Task to carry out: Scan the entries for lines containing the string "August". Reply with how many there are, and nothing else.

Records to process:

*** Begin section ***

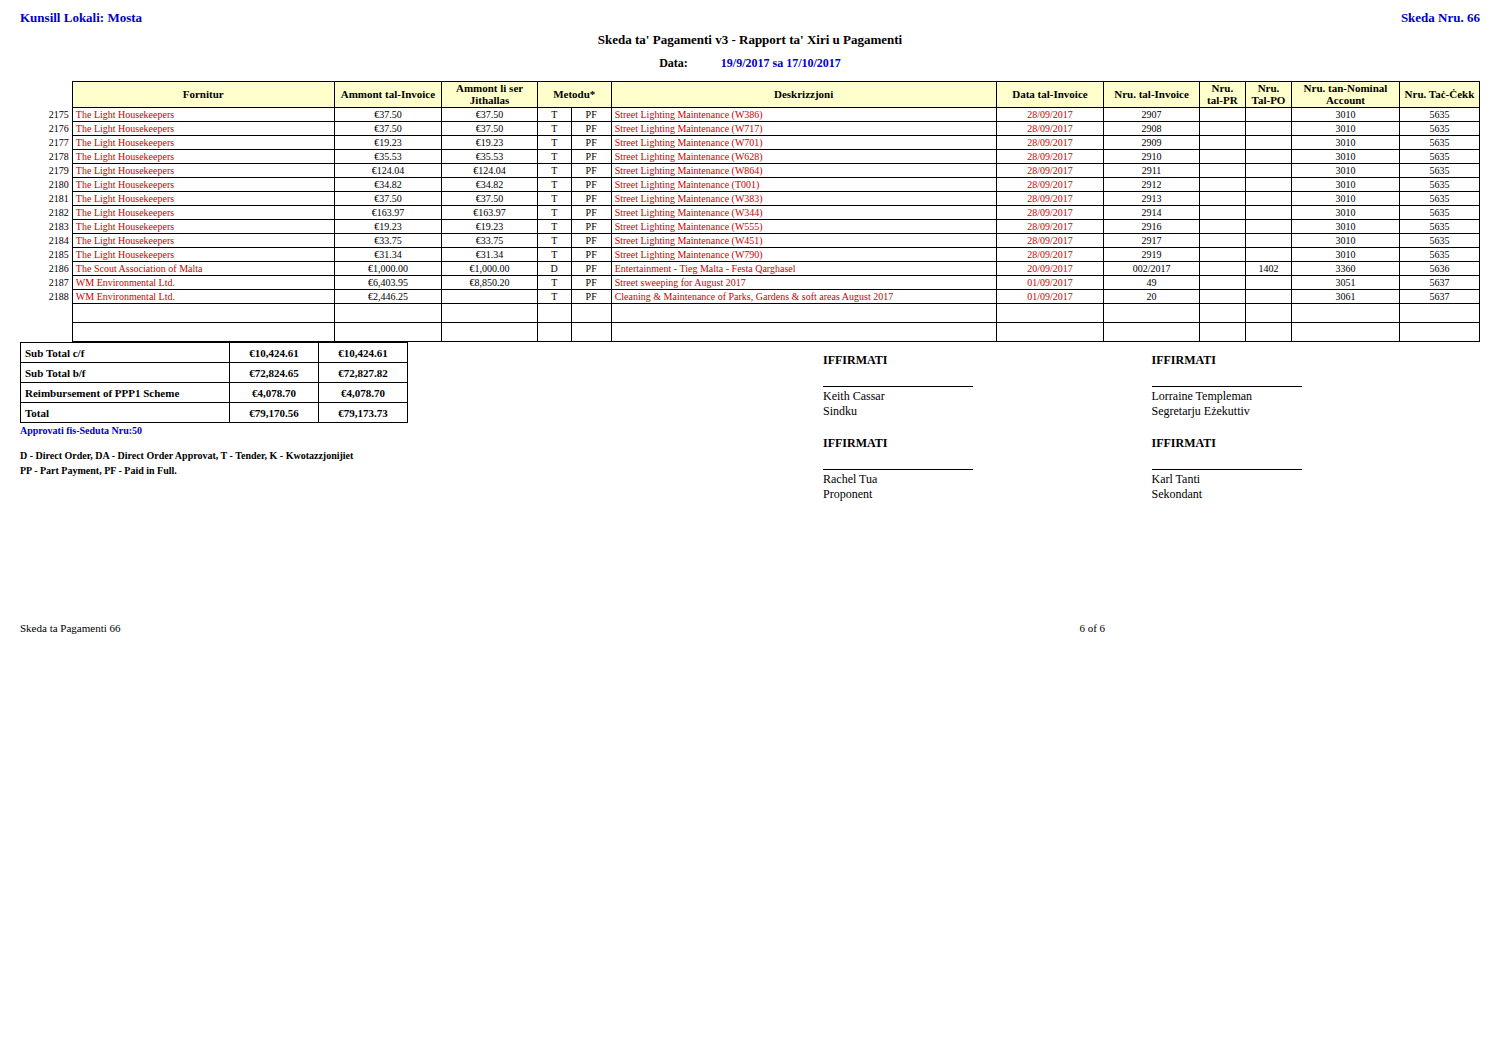Kunsill Lokali: Mosta
Skeda Nru. 66
Skeda ta' Pagamenti v3 - Rapport ta' Xiri u Pagamenti
Data: 19/9/2017 sa 17/10/2017
| | Fornitur | Ammont tal-Invoice | Ammont li ser Jithallas | Metodu* | Deskrizzjoni | Data tal-Invoice | Nru. tal-Invoice | Nru. tal-PR | Nru. Tal-PO | Nru. tan-Nominal Account | Nru. Taċ-Ċekk |
| --- | --- | --- | --- | --- | --- | --- | --- | --- | --- | --- | --- |
| 2175 | The Light Housekeepers | €37.50 | €37.50 | T | PF | Street Lighting Maintenance (W386) | 28/09/2017 | 2907 | | | 3010 | 5635 |
| 2176 | The Light Housekeepers | €37.50 | €37.50 | T | PF | Street Lighting Maintenance (W717) | 28/09/2017 | 2908 | | | 3010 | 5635 |
| 2177 | The Light Housekeepers | €19.23 | €19.23 | T | PF | Street Lighting Maintenance (W701) | 28/09/2017 | 2909 | | | 3010 | 5635 |
| 2178 | The Light Housekeepers | €35.53 | €35.53 | T | PF | Street Lighting Maintenance (W628) | 28/09/2017 | 2910 | | | 3010 | 5635 |
| 2179 | The Light Housekeepers | €124.04 | €124.04 | T | PF | Street Lighting Maintenance (W864) | 28/09/2017 | 2911 | | | 3010 | 5635 |
| 2180 | The Light Housekeepers | €34.82 | €34.82 | T | PF | Street Lighting Maintenance (T001) | 28/09/2017 | 2912 | | | 3010 | 5635 |
| 2181 | The Light Housekeepers | €37.50 | €37.50 | T | PF | Street Lighting Maintenance (W383) | 28/09/2017 | 2913 | | | 3010 | 5635 |
| 2182 | The Light Housekeepers | €163.97 | €163.97 | T | PF | Street Lighting Maintenance (W344) | 28/09/2017 | 2914 | | | 3010 | 5635 |
| 2183 | The Light Housekeepers | €19.23 | €19.23 | T | PF | Street Lighting Maintenance (W555) | 28/09/2017 | 2916 | | | 3010 | 5635 |
| 2184 | The Light Housekeepers | €33.75 | €33.75 | T | PF | Street Lighting Maintenance (W451) | 28/09/2017 | 2917 | | | 3010 | 5635 |
| 2185 | The Light Housekeepers | €31.34 | €31.34 | T | PF | Street Lighting Maintenance (W790) | 28/09/2017 | 2919 | | | 3010 | 5635 |
| 2186 | The Scout Association of Malta | €1,000.00 | €1,000.00 | D | PF | Entertainment - Tieg Malta - Festa Qarghasel | 20/09/2017 | 002/2017 | | 1402 | 3360 | 5636 |
| 2187 | WM Environmental Ltd. | €6,403.95 | €8,850.20 | T | PF | Street sweeping for August 2017 | 01/09/2017 | 49 | | | 3051 | 5637 |
| 2188 | WM Environmental Ltd. | €2,446.25 | | T | PF | Cleaning & Maintenance of Parks, Gardens & soft areas August 2017 | 01/09/2017 | 20 | | | 3061 | 5637 |
| Sub Total c/f | €10,424.61 | €10,424.61 |
| Sub Total b/f | €72,824.65 | €72,827.82 |
| Reimbursement of PPP1 Scheme | €4,078.70 | €4,078.70 |
| Total | €79,170.56 | €79,173.73 |
IFFIRMATI
Keith Cassar
Sindku
IFFIRMATI
Lorraine Templeman
Segretarju Eżekuttiv
Approvati fis-Seduta Nru:50
D - Direct Order, DA - Direct Order Approvat, T - Tender, K - Kwotazzjonijiet
PP - Part Payment, PF - Paid in Full.
IFFIRMATI
Rachel Tua
Proponent
IFFIRMATI
Karl Tanti
Sekondant
Skeda ta Pagamenti 66
6 of 6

*** End section ***

Task result: 2